With the --privileged flag enabled they are visible in the docker container:

rocm-user@1ea5a25a0df1:$ ls /dev/kfd /dev/kfd rocm-user@1ea5a25a0df1:$ ls /dev/dri card0 renderD128

This is the same output I get on the kvm guest from which I ran the container.

settle commented 6 years ago

What should the permissions be for "ls -l", or the chmod value you'd use if needed, i.e. 755 or 777?

dannysemi commented 6 years ago

@fxkamd Looks like it is a permissions thing. If I run the container as root then I get the expected result. Not as secure as it could be, but it will work for my dev environment.

fxkamd commented 6 years ago

@dannysemi On bare metal, udevd may have a rule to add the local console user to the access control lists of /dev/kfd and /dev/dri/renderD, so you don't need to mess with permissions yourself. That probably doesn't work in the container. You may need to change the permissions of /dev/kfd and /dev/dri/ in the container. Usually the permissions are set to 0660, group=video.

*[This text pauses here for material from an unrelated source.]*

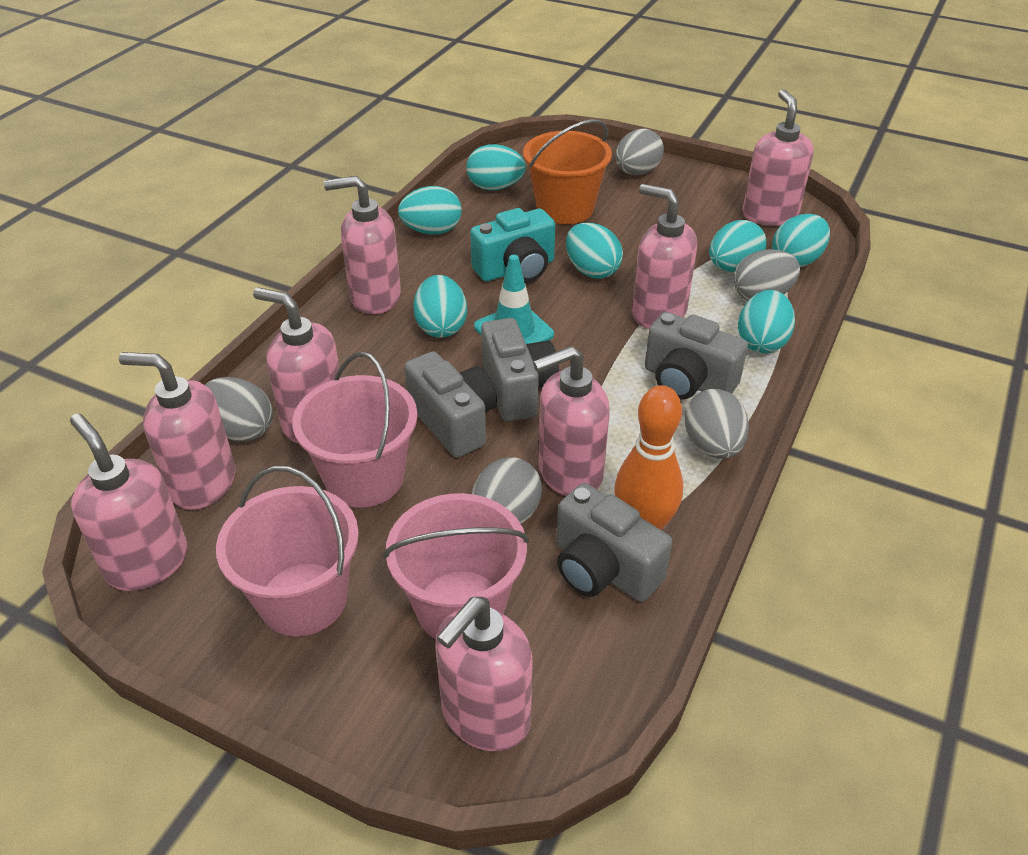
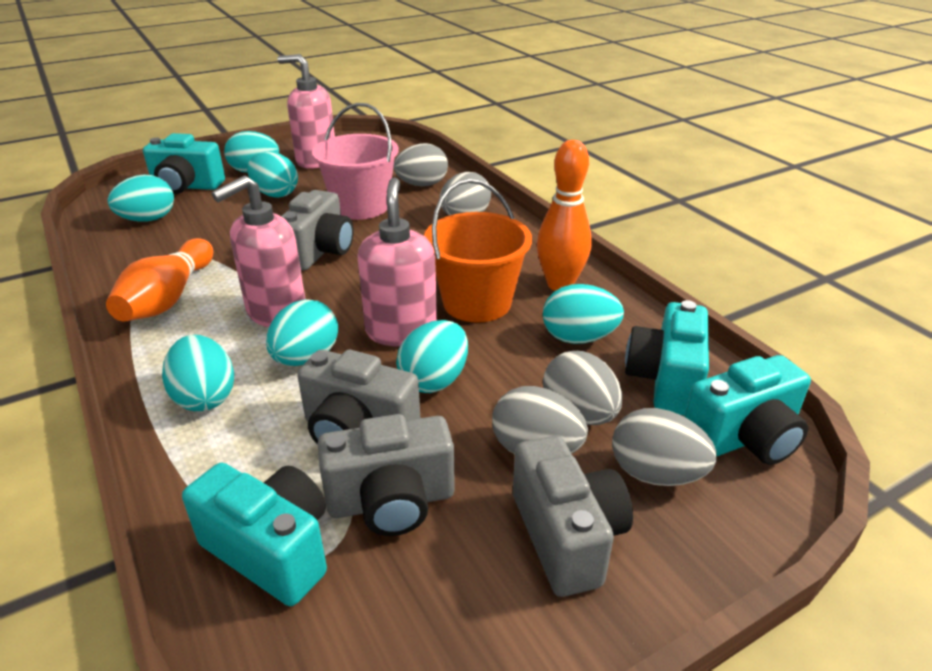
orange bowling pin: [614,385,683,530] = 1 -> [106,238,213,322] [537,140,592,291] = 2
pink bucket: [216,466,359,636] [292,352,418,507] [383,493,529,639] = 3 -> [312,103,399,220] = 1
pink soap dispenser: [70,413,188,591] [119,352,235,510] [253,288,341,443] [324,176,401,314] [435,597,532,751] [533,346,610,496] [632,184,697,329] [742,89,814,226] = 8 -> [212,176,305,327] [277,54,335,169] [357,177,437,347] = 3
turquoise camera: [470,208,555,282] = 1 -> [143,133,225,194] [182,463,327,606] [625,300,709,415] [684,355,811,465] = 4
turquoise traffic cone: [474,255,554,344] = 1 -> none = 0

Make sure your user account is in the video group, and you should be fine.

dannysemi commented 6 years ago

@fxkamd I tried that before with no success. Maybe the group mappings don't translate properly between host and container? If I create a user on host with all the proper permissions and then directly pass that user to the container with the -u flag then it works. Otherwise I have to run as root.

settle commented 6 years ago

@dannysemi I managed to get rocm-enabled docker (from Ubuntu's repo, not the Docker CE repo) working on kvm guests following the instructions #33. If you need the KVM + PCIe passthrough instructions I could provide those as well (my host is Fedora 27, guest is Ubuntu 16.04.3), but since you already have rocm running on your guest I assume that's not the root cause of this issue.

sunway513 commented 6 years ago

Could you try upgrade to docker.ce 18.04 as instructed in quick-start.md?